In conclusion, the results of this trial demonstrate that esomeprazole 40 mg and 20 mg once daily reduces the risk of endoscopically proved peptic ulcer in patients who take low-dose ASA, and who are at risk for ulcer development. In the population studied, the esomeprazole 40 mg and 20 mg regimens appear to be equally effective.


The authors thank Anna Mett and Jackie Campbell from inScience Communications, a Wolters Kluwer business, who wrote the first draft of this paper based on direction from the authors. Medical writing services from inScience Communications were funded by AstraZeneca, the manufacturer of esomeprazole. Statistical analyses were conducted and validated by EN (AstraZeneca R&D, Mölndal, Sweden) and PJD (McMaster University, Hamilton, Ontario, Canada),observed via web-based link reproduction of the statistical analyses.



  • Funding This study was supported by AstraZeneca, the manufacturer of esomeprazole.

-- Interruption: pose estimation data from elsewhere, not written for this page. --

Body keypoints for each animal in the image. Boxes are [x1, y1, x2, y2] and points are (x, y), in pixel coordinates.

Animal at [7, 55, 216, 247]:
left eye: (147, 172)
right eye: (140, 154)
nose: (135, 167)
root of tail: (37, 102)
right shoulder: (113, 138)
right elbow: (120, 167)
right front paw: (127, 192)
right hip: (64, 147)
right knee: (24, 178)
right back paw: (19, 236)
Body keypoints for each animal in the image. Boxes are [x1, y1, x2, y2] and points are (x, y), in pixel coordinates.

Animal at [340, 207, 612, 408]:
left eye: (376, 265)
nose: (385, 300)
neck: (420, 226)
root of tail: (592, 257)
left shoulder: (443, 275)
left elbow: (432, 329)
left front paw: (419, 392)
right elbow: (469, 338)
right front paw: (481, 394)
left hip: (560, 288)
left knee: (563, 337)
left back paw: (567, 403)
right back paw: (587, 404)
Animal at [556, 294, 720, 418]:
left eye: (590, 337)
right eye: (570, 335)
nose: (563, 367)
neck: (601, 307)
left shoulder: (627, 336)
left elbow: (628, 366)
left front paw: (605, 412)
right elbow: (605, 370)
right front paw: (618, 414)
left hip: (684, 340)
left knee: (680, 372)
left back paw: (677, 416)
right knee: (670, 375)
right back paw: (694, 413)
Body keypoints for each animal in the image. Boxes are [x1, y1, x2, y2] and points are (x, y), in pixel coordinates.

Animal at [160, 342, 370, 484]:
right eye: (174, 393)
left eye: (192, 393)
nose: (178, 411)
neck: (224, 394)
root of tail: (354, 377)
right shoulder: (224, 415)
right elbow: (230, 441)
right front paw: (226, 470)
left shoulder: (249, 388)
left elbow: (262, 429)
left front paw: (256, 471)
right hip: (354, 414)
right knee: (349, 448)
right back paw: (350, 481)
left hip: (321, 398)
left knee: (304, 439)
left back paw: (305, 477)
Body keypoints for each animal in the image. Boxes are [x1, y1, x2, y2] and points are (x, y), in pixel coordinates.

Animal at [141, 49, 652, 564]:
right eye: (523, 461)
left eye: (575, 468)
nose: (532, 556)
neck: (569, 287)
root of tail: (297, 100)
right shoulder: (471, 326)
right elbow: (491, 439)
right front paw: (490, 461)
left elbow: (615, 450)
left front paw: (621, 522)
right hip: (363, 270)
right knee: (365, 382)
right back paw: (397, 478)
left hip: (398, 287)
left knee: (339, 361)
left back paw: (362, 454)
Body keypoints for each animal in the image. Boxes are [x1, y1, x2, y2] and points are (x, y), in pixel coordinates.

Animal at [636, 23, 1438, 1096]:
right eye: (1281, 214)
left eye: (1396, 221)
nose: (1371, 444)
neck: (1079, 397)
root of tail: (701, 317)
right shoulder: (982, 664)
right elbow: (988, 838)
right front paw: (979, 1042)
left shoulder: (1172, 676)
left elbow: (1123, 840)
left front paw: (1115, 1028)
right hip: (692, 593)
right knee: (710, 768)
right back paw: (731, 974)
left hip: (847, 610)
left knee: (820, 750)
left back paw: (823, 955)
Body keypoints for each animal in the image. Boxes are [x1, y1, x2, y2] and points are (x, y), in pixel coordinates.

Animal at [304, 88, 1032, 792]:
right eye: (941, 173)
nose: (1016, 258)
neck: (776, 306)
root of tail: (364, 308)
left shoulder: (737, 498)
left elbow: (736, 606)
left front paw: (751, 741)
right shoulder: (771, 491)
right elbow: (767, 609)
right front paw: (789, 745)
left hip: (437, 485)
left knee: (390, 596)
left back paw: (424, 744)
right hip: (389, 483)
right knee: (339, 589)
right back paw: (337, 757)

  • Competing interests JMS—consultant: AstraZeneca, Novartis, Pfizer, Bayer, Takeda, Pozen, NiCox. Speaker's honoraria: AstraZeneca. PJD—AstraZeneca previously supplied the study drug for a large, international, investigator-initiated, Canadian Institutes of Health Research funded randomised, controlled trial (ie, the POISE-1 Trial). JH—no conflicts of interest declared. PHK—speaker for AstraZeneca, Nycomed and Janssen-Cilag. No stocks or shares or direct financial links. AL—adviser to AstraZeneca, Pfizer, Nicox, Bayer. Speaker: AstraZeneca, Pfizer. SVvZ—grant/research support and/or honoraria: Abbott, AstraZeneca, Janssen-Ortho, Nycomed and Takeda. EN, L-ES—employees: AstraZeneca.

  • Ethics approval This study was conducted with the approval of the relevant local institutional review boards or independent ethics committees of each study centre, according to local regulations.

  • Provenance and peer review Not commissioned; externally peer reviewed.